#### [Work required]
Exactly those lines from the one with "Y, 0.61574: 0.44 -> 0.4134" through the end of the listing below must be returned, and nothing else.

#### [Exercise input]

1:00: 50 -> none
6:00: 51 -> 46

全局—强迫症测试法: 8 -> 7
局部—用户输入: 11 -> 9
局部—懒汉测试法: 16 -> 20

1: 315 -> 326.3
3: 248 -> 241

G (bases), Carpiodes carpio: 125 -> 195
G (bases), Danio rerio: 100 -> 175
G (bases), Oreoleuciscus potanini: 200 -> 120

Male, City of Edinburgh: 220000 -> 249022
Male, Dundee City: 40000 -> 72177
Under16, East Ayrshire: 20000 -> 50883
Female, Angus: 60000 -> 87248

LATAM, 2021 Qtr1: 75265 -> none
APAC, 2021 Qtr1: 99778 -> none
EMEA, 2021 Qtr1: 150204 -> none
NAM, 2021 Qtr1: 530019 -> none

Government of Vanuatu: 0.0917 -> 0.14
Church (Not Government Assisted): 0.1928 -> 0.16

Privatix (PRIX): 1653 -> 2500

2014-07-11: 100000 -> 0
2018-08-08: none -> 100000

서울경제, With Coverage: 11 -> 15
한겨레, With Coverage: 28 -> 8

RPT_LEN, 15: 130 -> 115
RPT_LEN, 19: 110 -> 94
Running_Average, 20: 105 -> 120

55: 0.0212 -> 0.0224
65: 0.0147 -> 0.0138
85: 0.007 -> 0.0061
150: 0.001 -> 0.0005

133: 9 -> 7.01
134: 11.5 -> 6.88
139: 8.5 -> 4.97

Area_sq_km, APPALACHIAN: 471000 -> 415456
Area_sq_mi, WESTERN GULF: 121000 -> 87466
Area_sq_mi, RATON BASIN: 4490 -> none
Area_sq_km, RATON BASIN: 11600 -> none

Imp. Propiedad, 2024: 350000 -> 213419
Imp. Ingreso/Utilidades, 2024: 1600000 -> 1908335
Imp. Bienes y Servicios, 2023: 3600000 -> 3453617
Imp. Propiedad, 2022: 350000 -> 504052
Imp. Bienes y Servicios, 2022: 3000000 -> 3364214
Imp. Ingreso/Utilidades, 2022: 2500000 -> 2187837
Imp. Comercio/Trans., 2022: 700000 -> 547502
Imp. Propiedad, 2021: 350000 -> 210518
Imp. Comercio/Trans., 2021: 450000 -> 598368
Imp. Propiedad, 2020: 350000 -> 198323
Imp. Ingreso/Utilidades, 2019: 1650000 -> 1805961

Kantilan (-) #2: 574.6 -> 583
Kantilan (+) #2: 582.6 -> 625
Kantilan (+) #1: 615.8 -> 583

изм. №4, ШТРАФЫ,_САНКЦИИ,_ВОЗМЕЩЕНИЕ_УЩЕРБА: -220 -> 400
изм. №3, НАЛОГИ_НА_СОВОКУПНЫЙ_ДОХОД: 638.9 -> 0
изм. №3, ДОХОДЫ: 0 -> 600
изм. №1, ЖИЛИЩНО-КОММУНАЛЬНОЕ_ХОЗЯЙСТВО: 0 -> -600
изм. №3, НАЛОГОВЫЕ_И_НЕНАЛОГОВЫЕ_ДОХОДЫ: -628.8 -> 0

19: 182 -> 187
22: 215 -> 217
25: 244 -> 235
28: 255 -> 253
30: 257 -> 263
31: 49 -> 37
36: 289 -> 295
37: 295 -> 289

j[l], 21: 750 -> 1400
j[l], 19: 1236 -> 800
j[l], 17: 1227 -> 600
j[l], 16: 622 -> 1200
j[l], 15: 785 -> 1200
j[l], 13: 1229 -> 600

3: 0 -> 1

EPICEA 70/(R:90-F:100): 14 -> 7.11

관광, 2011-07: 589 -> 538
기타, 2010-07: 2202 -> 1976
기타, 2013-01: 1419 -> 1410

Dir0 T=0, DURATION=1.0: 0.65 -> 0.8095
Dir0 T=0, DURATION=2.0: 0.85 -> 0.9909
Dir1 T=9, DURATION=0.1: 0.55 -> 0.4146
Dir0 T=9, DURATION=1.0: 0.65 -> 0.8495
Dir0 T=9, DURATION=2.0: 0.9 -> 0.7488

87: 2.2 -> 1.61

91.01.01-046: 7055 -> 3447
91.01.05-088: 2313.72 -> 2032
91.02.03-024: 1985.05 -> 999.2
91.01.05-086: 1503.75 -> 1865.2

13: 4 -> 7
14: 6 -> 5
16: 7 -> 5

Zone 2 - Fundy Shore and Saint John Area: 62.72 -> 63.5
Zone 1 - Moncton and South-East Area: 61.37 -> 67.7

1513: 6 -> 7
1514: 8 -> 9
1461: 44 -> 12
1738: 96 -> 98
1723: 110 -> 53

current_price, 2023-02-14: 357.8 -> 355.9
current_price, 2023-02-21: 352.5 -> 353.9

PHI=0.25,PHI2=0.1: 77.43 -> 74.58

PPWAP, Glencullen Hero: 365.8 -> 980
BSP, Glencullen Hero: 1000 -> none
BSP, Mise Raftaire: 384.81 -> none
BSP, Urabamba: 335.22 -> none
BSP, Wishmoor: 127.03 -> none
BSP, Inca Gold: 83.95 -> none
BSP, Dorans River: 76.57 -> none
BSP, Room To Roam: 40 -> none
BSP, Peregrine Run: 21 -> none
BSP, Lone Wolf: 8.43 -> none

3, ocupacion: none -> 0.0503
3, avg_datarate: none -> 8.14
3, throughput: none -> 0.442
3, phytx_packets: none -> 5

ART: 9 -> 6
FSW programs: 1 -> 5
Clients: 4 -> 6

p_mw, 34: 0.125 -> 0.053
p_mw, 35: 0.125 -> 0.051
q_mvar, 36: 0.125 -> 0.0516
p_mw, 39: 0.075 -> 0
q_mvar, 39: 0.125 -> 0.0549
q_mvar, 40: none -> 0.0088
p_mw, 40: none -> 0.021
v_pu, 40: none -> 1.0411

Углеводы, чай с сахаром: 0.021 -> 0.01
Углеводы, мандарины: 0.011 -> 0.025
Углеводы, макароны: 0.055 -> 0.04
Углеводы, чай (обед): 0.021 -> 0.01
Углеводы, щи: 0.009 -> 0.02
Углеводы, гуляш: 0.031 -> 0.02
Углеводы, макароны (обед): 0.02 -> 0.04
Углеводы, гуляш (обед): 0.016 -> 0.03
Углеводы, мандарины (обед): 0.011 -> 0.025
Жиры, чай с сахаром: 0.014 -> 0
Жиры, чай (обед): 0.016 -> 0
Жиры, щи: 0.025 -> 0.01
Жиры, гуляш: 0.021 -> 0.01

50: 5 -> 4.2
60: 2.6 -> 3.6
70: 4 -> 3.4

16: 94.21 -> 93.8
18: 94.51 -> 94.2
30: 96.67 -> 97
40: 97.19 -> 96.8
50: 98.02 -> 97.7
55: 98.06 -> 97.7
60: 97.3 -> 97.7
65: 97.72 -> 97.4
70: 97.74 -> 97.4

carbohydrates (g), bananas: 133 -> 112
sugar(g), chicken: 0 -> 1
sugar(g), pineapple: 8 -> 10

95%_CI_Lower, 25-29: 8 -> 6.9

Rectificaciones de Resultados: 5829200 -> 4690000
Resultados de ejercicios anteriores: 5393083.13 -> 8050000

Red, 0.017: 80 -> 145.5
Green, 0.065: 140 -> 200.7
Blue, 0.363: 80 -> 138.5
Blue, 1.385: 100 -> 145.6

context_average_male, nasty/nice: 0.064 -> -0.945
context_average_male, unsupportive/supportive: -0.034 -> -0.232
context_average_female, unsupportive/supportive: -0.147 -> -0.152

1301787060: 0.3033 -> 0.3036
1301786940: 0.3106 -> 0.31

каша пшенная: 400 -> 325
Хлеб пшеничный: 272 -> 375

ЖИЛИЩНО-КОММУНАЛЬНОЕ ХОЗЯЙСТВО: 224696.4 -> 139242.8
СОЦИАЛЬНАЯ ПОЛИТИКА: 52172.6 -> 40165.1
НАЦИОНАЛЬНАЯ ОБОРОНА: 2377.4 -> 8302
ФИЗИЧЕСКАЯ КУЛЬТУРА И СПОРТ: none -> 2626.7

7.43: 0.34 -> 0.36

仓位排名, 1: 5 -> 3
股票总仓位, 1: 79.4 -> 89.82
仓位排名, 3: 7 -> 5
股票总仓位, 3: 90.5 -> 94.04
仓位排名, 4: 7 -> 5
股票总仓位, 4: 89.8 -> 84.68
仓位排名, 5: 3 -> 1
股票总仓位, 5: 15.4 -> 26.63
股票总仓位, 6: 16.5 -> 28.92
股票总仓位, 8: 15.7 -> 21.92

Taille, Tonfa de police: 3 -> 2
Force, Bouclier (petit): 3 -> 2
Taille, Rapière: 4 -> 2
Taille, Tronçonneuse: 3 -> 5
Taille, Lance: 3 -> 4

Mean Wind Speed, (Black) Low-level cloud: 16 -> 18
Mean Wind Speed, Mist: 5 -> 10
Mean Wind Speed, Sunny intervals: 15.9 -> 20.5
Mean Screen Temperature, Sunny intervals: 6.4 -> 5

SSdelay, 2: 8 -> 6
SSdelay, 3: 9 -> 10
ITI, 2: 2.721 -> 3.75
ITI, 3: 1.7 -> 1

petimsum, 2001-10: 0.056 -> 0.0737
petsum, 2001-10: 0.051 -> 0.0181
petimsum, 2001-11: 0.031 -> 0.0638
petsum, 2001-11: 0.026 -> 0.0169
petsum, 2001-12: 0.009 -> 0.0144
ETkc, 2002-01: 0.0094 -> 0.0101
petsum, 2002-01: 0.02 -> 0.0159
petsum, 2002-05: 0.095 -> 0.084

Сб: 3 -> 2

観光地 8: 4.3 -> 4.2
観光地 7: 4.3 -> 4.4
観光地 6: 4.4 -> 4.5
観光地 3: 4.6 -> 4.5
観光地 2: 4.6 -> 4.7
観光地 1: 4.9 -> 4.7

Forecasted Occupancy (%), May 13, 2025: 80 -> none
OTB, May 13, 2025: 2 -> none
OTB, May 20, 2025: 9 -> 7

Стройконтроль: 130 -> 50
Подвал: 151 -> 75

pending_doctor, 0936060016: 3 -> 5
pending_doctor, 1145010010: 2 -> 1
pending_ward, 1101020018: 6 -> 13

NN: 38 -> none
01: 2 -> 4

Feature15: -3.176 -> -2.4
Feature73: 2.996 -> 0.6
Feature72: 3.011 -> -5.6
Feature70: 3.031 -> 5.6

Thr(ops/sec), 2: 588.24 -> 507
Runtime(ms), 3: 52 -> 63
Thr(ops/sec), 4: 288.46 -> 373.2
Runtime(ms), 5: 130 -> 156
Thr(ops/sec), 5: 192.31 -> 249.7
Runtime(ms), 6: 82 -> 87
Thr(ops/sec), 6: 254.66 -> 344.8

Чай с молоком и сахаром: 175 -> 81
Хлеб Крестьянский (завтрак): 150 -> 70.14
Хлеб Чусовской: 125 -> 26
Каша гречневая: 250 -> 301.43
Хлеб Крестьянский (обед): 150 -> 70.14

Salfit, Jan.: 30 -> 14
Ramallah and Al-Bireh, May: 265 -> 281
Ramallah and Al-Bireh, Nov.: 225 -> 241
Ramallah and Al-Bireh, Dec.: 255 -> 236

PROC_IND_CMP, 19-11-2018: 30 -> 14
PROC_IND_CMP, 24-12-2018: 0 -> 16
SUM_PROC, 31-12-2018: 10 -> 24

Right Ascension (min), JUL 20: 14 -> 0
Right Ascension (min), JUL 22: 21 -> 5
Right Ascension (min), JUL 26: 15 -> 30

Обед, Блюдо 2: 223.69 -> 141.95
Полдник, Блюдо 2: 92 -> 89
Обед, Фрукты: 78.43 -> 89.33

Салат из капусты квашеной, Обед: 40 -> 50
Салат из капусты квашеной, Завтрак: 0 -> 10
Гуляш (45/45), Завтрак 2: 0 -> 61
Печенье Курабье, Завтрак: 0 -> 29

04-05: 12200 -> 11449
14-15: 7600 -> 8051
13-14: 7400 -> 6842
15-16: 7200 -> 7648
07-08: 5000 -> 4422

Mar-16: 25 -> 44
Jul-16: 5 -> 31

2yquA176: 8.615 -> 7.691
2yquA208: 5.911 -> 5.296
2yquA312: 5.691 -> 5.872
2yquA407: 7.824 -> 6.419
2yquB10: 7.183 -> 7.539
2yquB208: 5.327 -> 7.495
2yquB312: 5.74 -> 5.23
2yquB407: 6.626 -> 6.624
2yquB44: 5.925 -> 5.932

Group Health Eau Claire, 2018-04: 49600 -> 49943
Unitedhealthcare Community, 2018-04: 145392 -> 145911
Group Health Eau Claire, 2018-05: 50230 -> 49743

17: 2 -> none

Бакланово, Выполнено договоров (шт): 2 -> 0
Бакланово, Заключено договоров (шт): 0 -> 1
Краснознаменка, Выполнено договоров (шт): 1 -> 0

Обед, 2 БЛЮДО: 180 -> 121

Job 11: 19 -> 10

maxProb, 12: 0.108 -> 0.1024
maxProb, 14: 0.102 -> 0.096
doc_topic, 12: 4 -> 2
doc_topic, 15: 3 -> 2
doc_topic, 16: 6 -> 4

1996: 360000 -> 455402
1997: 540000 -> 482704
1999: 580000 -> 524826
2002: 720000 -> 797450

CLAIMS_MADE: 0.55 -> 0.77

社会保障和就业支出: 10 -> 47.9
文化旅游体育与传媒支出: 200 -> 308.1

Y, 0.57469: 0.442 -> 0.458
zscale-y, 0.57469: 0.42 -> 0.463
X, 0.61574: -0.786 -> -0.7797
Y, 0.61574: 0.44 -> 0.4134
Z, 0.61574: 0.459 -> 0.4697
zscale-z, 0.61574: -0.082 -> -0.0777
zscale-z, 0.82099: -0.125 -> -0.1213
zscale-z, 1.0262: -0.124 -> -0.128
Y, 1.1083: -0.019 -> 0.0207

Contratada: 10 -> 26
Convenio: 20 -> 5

#### [Answer to this exercise]
Y, 0.61574: 0.44 -> 0.4134
Z, 0.61574: 0.459 -> 0.4697
zscale-z, 0.61574: -0.082 -> -0.0777
zscale-z, 0.82099: -0.125 -> -0.1213
zscale-z, 1.0262: -0.124 -> -0.128
Y, 1.1083: -0.019 -> 0.0207

Contratada: 10 -> 26
Convenio: 20 -> 5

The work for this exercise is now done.